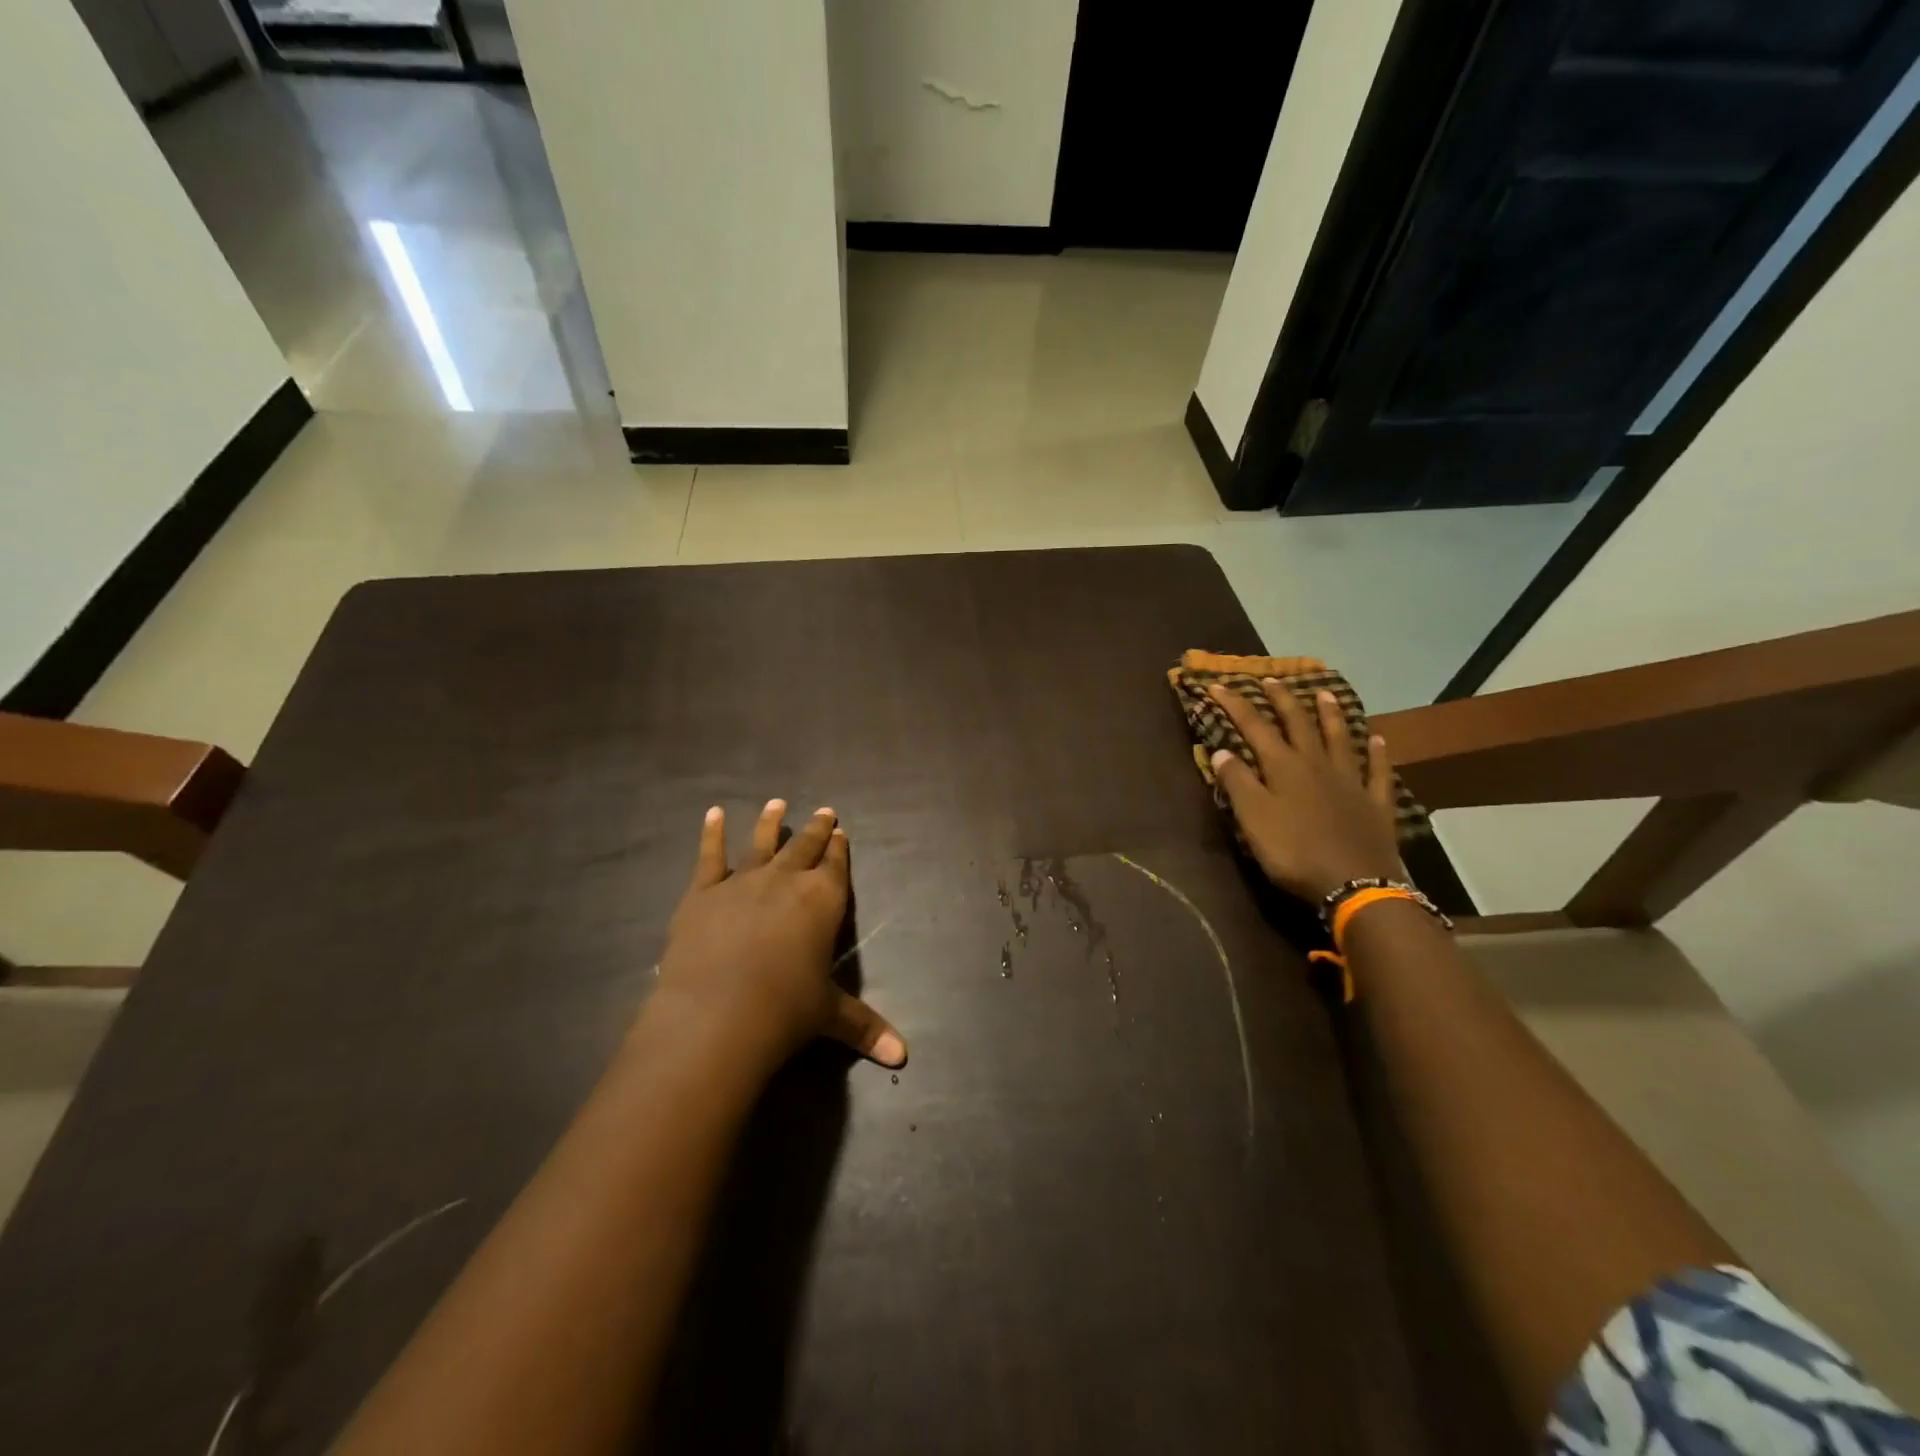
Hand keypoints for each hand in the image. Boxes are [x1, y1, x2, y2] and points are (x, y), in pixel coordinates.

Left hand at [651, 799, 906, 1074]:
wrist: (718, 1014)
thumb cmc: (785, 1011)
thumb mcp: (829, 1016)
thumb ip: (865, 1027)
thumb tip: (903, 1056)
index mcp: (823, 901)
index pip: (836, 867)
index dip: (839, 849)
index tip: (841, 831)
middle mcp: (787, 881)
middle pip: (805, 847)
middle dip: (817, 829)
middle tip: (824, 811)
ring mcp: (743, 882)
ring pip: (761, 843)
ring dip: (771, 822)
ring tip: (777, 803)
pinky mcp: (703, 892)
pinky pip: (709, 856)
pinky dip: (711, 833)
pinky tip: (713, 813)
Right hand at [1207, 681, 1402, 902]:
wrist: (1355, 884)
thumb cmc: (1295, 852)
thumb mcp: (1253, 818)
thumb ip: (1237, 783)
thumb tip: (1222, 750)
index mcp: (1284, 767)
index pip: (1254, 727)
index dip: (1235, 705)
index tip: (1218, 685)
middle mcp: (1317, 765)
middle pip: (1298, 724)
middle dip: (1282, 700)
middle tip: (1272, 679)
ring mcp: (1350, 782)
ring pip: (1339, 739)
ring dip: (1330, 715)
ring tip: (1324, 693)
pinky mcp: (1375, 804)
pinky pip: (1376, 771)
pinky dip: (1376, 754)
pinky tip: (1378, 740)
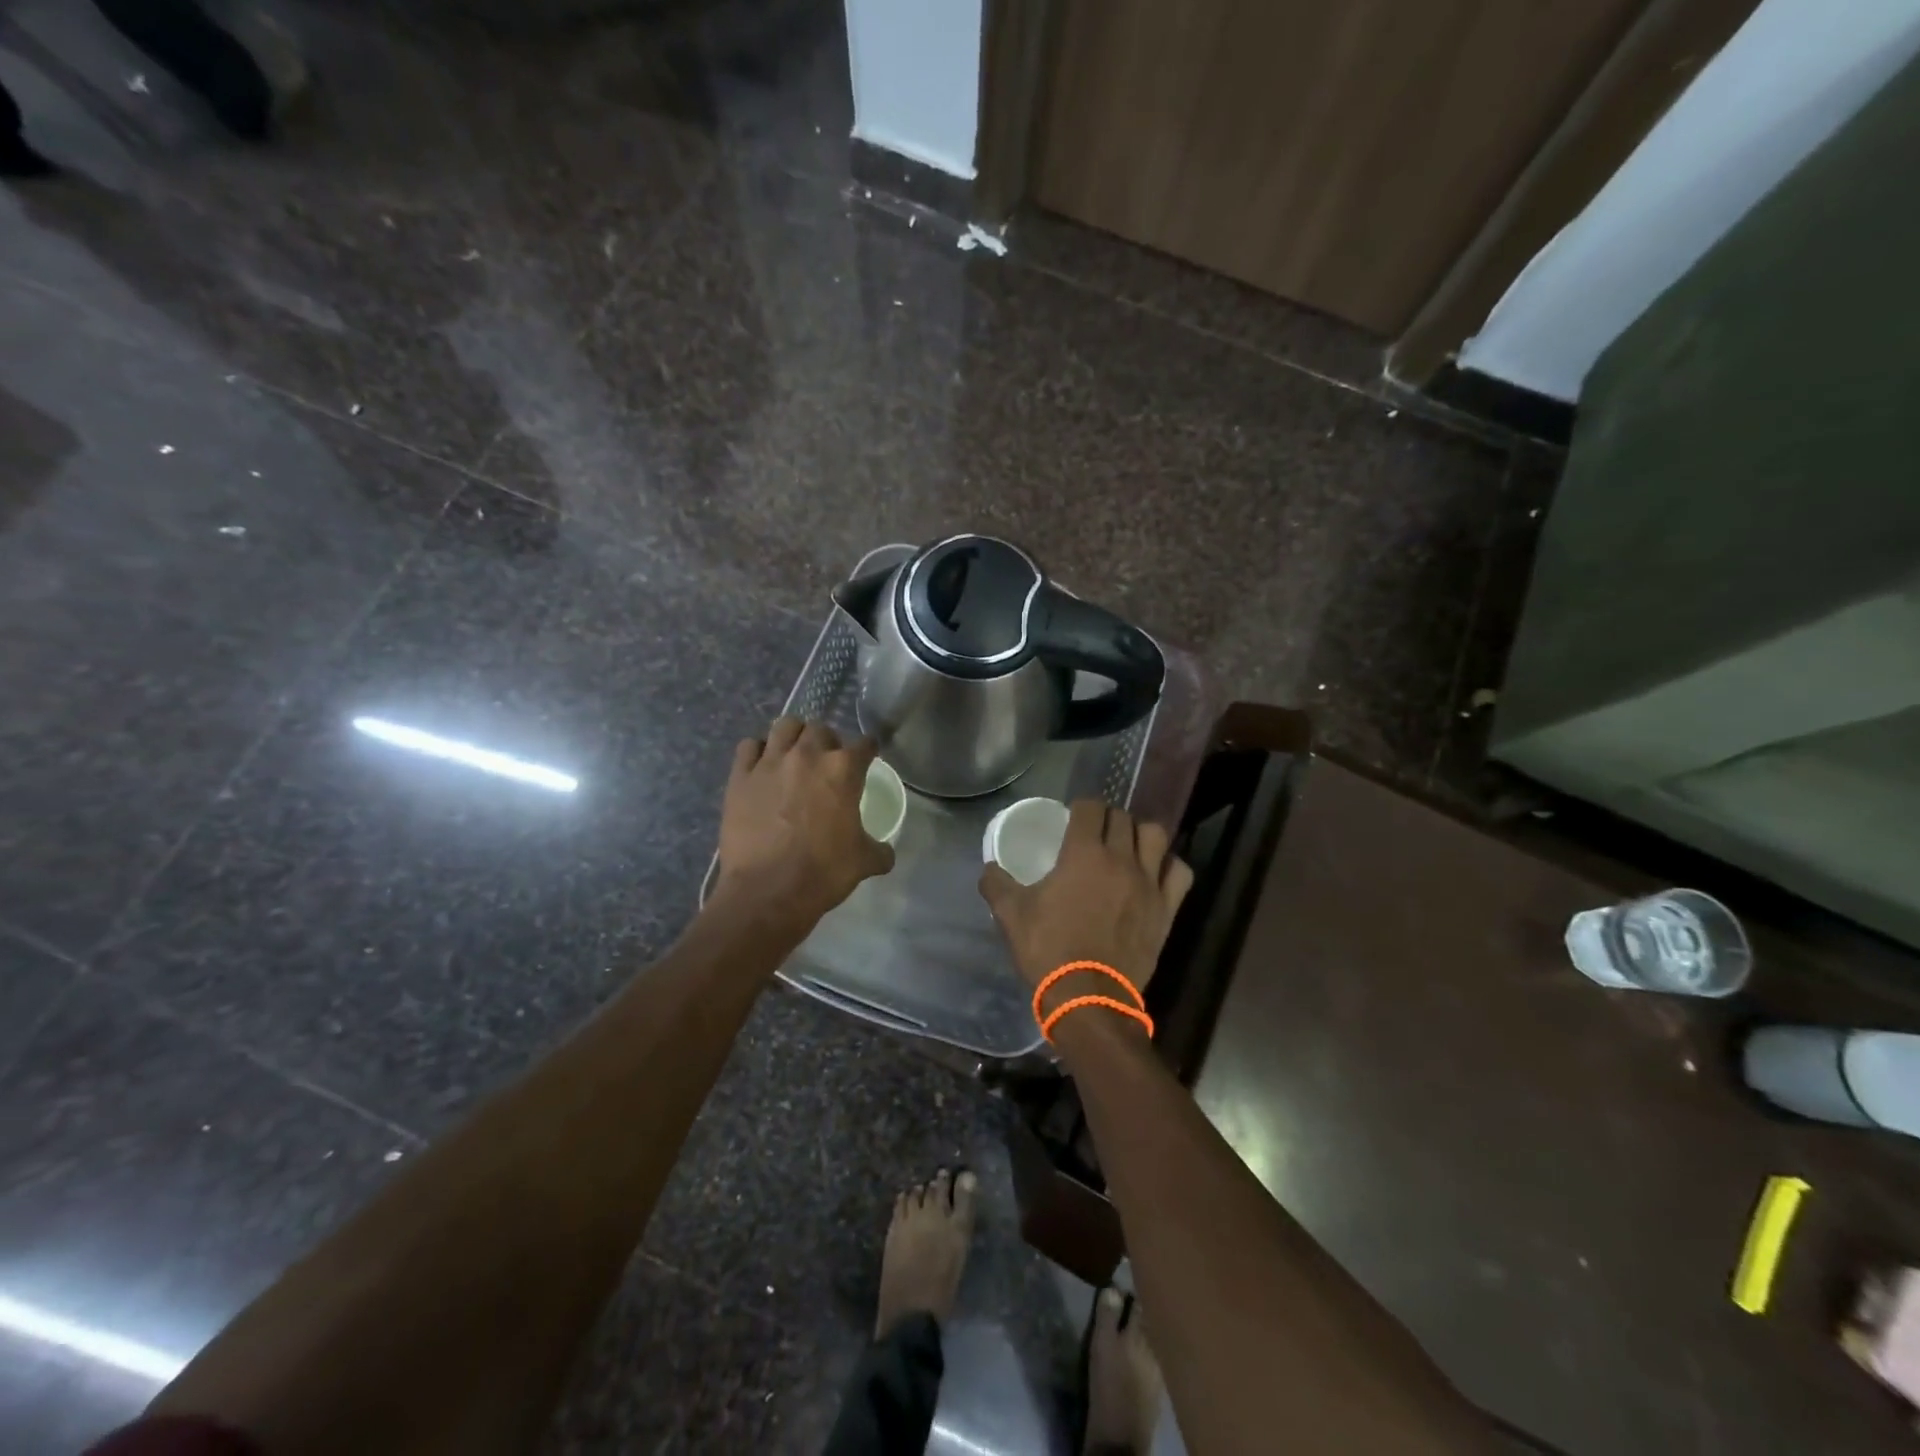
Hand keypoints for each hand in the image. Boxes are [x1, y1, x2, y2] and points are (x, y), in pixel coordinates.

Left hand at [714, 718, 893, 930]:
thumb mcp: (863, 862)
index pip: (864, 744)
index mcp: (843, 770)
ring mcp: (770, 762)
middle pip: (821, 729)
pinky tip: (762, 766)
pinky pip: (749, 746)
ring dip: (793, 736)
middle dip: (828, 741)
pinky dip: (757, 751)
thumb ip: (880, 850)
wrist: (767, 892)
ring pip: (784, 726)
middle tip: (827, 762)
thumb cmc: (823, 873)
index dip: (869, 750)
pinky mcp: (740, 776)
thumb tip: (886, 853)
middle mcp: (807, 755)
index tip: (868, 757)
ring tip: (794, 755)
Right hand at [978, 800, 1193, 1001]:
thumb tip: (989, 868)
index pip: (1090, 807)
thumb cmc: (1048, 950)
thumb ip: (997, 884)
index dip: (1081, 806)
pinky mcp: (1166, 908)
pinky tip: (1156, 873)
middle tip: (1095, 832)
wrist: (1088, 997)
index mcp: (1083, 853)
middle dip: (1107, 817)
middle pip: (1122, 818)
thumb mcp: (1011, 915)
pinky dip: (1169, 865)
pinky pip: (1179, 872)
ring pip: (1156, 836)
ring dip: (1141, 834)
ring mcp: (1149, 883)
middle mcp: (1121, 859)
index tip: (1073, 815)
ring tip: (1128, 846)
++++++
• [Task statement] The whole listing should be restated word for word, with no pictures.

• [Output for this exercise]
Hand keypoints for each hand in the image. Boxes are [x1, y1, x2, y2] and points are (x, y), in pixel coordinates.

Left hand at [651, 799, 906, 1074]:
wrist: (718, 1014)
thumb cmc: (785, 1011)
thumb mcp: (829, 1016)
thumb ip: (865, 1027)
thumb tip: (903, 1056)
index mcp: (823, 901)
index pip: (836, 867)
index dip: (839, 849)
index tip: (841, 831)
middle mcp: (787, 881)
middle pip: (805, 847)
middle dip: (817, 829)
middle tip: (824, 811)
ring mcp: (743, 882)
ring pip: (761, 843)
ring dip: (771, 822)
ring tip: (777, 803)
pinky mcp: (703, 892)
pinky pip: (709, 856)
pinky dip: (711, 833)
pinky tip: (713, 813)
Right hand at [1207, 681, 1402, 902]:
wrist: (1355, 884)
thumb cmc: (1295, 852)
thumb mcp: (1253, 818)
thumb ip: (1237, 783)
thumb tip: (1222, 750)
index mcp: (1284, 767)
index pip: (1254, 727)
index dip: (1235, 705)
index tip: (1218, 685)
middle mcp: (1317, 765)
middle pip: (1298, 724)
middle dip: (1282, 700)
middle tip: (1272, 679)
ring mcp: (1350, 782)
ring pip: (1339, 739)
ring dip: (1330, 715)
ring tip: (1324, 693)
pinky mcp: (1375, 804)
pinky pip: (1376, 771)
pinky dip: (1376, 754)
pinky tip: (1378, 740)
Hand keypoints for each hand in the image. Boxes are [x1, y1, x2, y2] and points are (x, y), in pixel coordinates.

Left hand at [714, 718, 893, 930]:
thumb mcp: (863, 862)
index pip: (864, 744)
index mcp: (843, 770)
ring mcp: (770, 762)
middle pip: (821, 729)
pinky tip: (762, 766)
pinky pip: (749, 746)
ring dip: (793, 736)
middle dip: (828, 741)
pinky dip: (757, 751)
thumb ip: (880, 850)
wrist: (767, 892)
ring pip: (784, 726)
middle tip: (827, 762)
thumb cmc: (823, 873)
index dip: (869, 750)
pinky mcp: (740, 776)
thumb tip: (886, 853)
middle mcp: (807, 755)
index tip: (868, 757)
ring tip: (794, 755)
Right hand at [978, 800, 1193, 1001]:
thumb tip: (989, 868)
index pip: (1090, 807)
thumb cmc: (1048, 950)
thumb ip: (997, 884)
index dip: (1081, 806)
pinky mcp: (1166, 908)
pinky tip: (1156, 873)
middle tip: (1095, 832)
wrist: (1088, 997)
index mcp: (1083, 853)
middle dip: (1107, 817)
middle pip: (1122, 818)
thumb mcp: (1011, 915)
pinky dip: (1169, 865)
pinky pip: (1179, 872)
ring pip: (1156, 836)
ring dip: (1141, 834)
ring mcp: (1149, 883)
middle mcp: (1121, 859)
index tip: (1073, 815)
ring tip: (1128, 846)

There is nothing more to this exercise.